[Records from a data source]

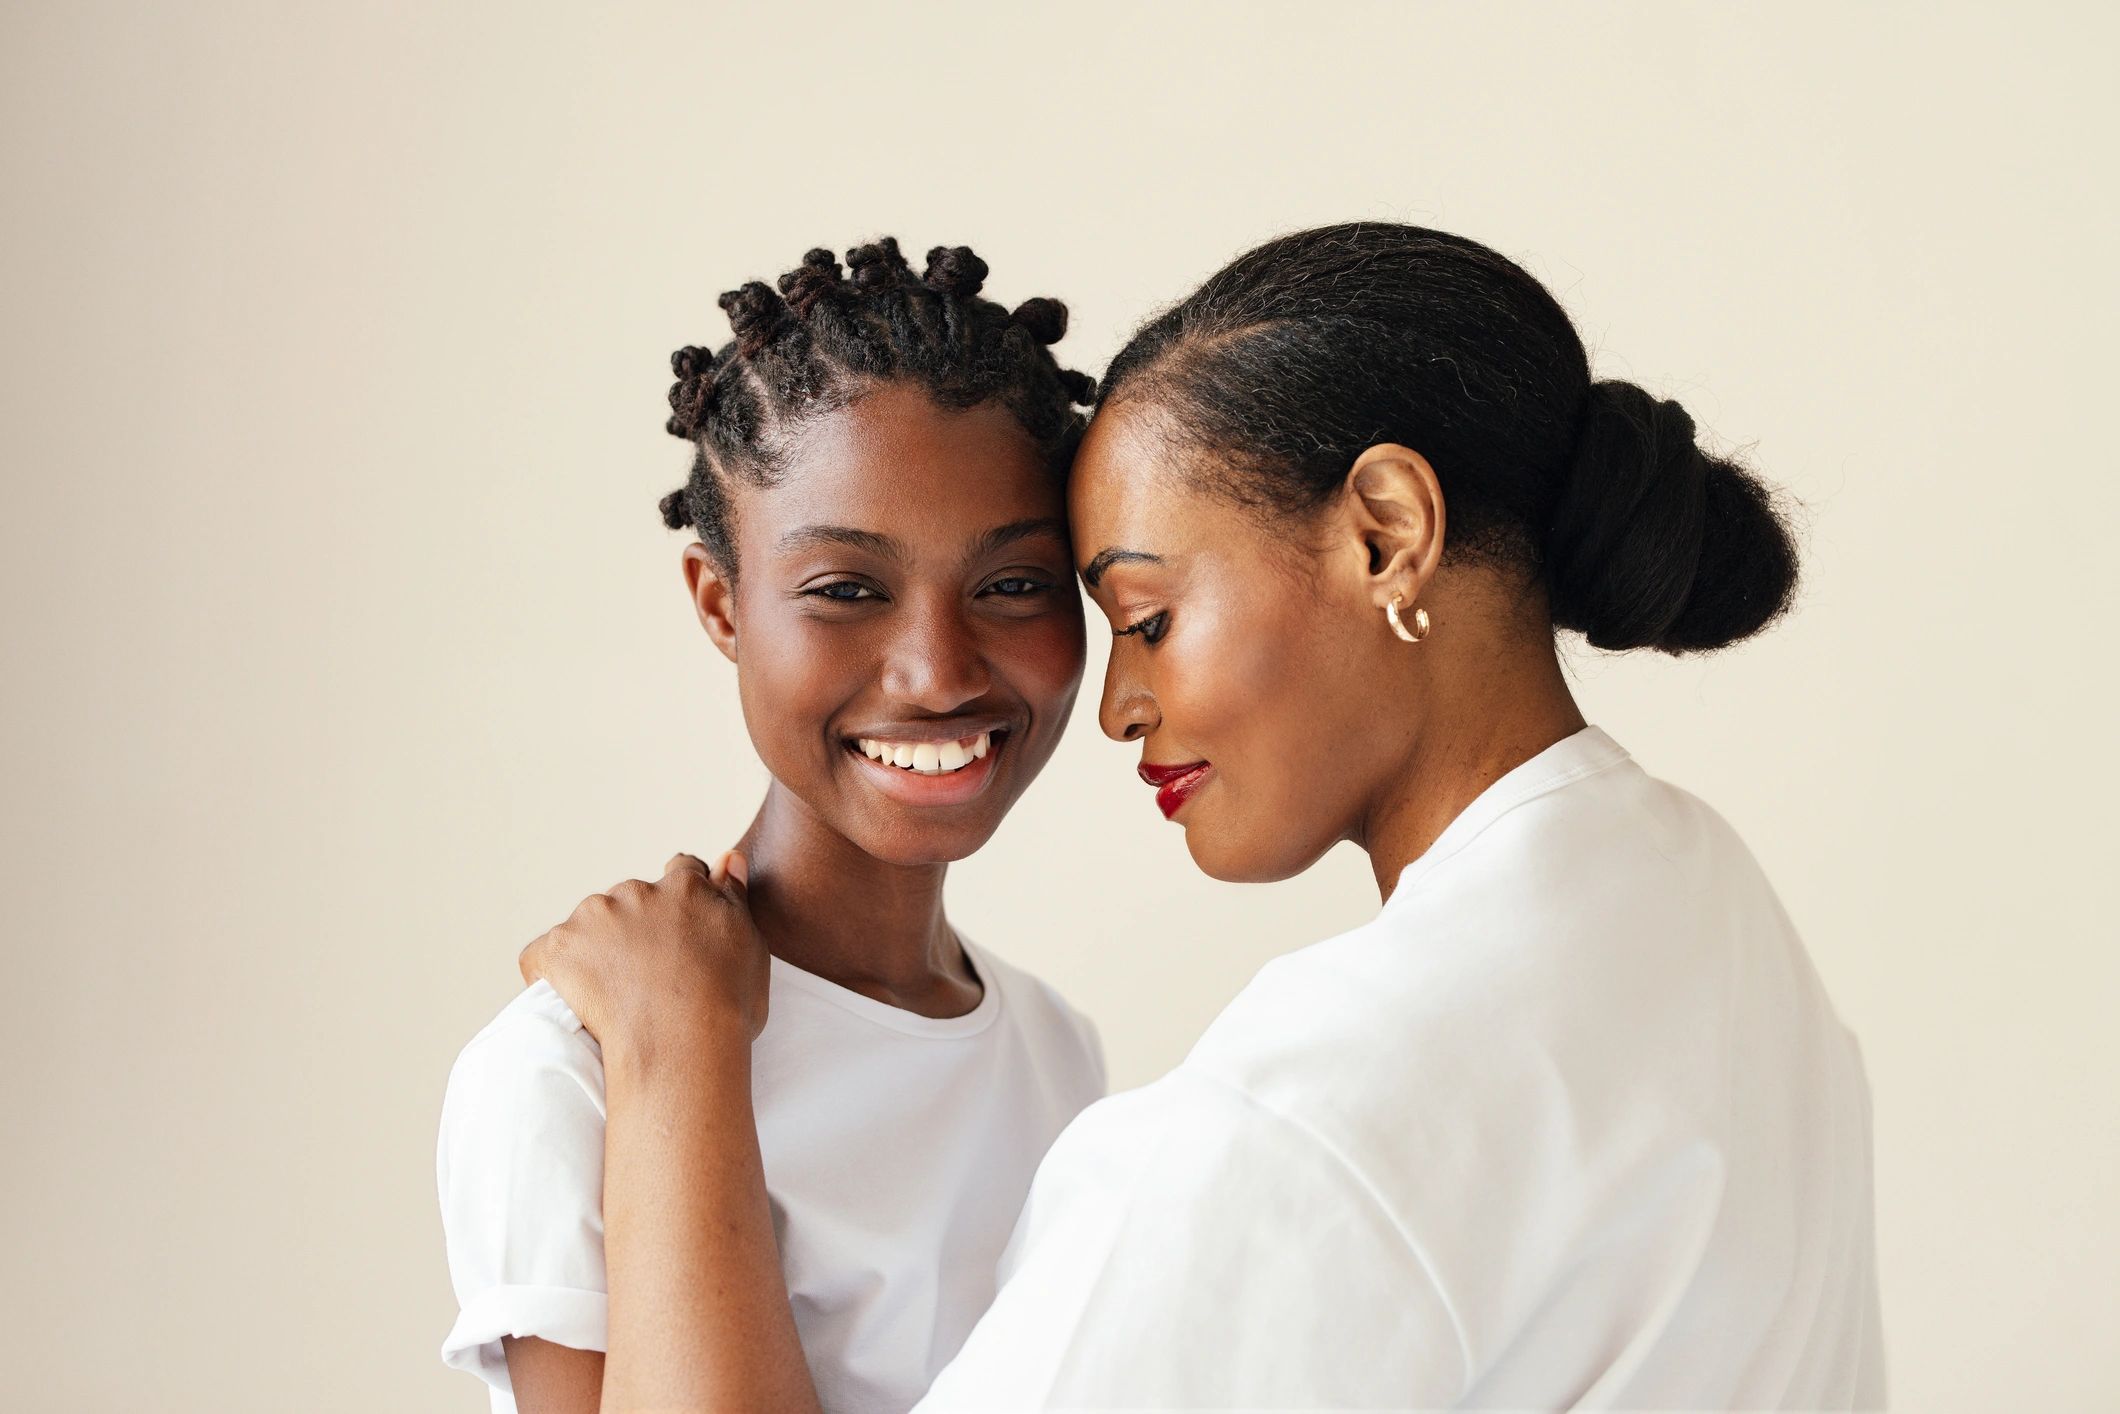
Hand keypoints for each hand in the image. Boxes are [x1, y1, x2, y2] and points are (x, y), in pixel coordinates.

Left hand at [519, 850, 768, 1057]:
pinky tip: (575, 1001)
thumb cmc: (726, 1005)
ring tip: (614, 995)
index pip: (682, 872)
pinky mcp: (557, 949)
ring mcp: (593, 918)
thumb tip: (730, 858)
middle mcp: (636, 892)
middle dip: (636, 928)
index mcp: (684, 887)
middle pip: (631, 899)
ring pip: (589, 925)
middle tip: (648, 976)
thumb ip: (733, 897)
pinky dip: (553, 974)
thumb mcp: (749, 944)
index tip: (679, 934)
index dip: (681, 902)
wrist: (682, 1046)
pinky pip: (543, 956)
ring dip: (597, 948)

## ABOUT THIS EXERCISE
Write out the line containing "thumb ip: (733, 897)" and every line after it through the end of the entries. Keep each one exactly as it is, and add nothing.

## RESULT OF THIS EXERCISE
thumb ip: (733, 897)
pinky dip: (553, 974)
thumb mcp: (749, 944)
index tip: (679, 934)
index dip: (681, 902)
wrist: (682, 1046)
pinky pip: (543, 956)
ring dip: (597, 948)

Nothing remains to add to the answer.